* Jouw opdracht:
Schrijf alsjeblieft het stuk uit de nota over de toetreding van Albanië en Kroatië opnieuw uit, beginnend bij "Ontvangen 16 oktober" en eindigend bij "acht zijn genomen.". Vervang daarbij "regering" door "minister".

31 590
Goedkeuring van de op 9 juli 2008 te Brussel totstandgekomen Protocollen bij het Noord-Atlantisch Verdrag inzake de toetreding van de Republiek Albanië en de Republiek Kroatië (Trb. 2008, 162)

nr. 5
NOTA NAAR AANLEIDING VAN HET VERSLAG

Ontvangen 16 oktober 2008

Op 24 september 2008 heeft de vaste Commissie voor Buitenlandse Zaken belast met het voorbereidend onderzoek naar het wetsvoorstel verslag uitgebracht.

De regering heeft met belangstelling kennis genomen van de vragen en opmerkingen van de leden van de desbetreffende fracties en zij gaat er van uit dat met deze beantwoording de openbare behandeling van dit wetsvoorstel voldoende is voorbereid.

In antwoord op de vraag van de leden van de fractie van het CDA kan de regering bevestigen dat de uitnodiging aan Albanië en Kroatië volgens een zorgvuldige procedure is verlopen, waarbij alle noodzakelijke waarborgen in acht zijn genomen.

Albanië en Kroatië hebben vanaf 1999 respectievelijk 2002 deelgenomen aan het «Membership Action Plan» (MAP), een maatwerkprogramma dat aspirant-toetreders assisteert bij de voorbereidingen op lidmaatschap. MAP richt zich daarbij op vijf belangrijke hoofdstukken: politieke en economische zaken, militaire en defensiezaken, budgettaire zaken, veiligheidszaken en juridische zaken. De voortgang van MAP is jaarlijks uitgebreid getoetst door middel van onderzoeksmissies en rapportages die zijn opgesteld door het NAVO secretariaat in samenwerking met het betreffende land. De toetsing hiervan vindt met betrokkenheid van het gehele NAVO-lidmaatschap en het betreffende land plaats. Kroatië en Albanië hebben deze procedures naar tevredenheid doorlopen.

* Uittreksel uit gegevens:
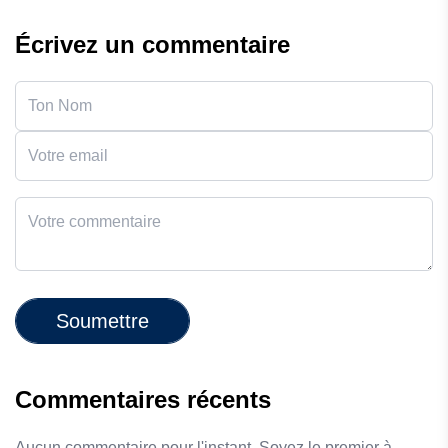
Écrivez un commentaire
Soumettre
Commentaires récents
Aucun commentaire pour l'instant. Soyez le premier à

* Oplossing:
Ontvangen 16 oktober 2008

Op 24 september 2008 heeft de vaste Commissie voor Buitenlandse Zaken belast met het voorbereidend onderzoek naar het wetsvoorstel verslag uitgebracht.

De minister heeft met belangstelling kennis genomen van de vragen en opmerkingen van de leden van de desbetreffende fracties en zij gaat er van uit dat met deze beantwoording de openbare behandeling van dit wetsvoorstel voldoende is voorbereid.

In antwoord op de vraag van de leden van de fractie van het CDA kan de minister bevestigen dat de uitnodiging aan Albanië en Kroatië volgens een zorgvuldige procedure is verlopen, waarbij alle noodzakelijke waarborgen in acht zijn genomen.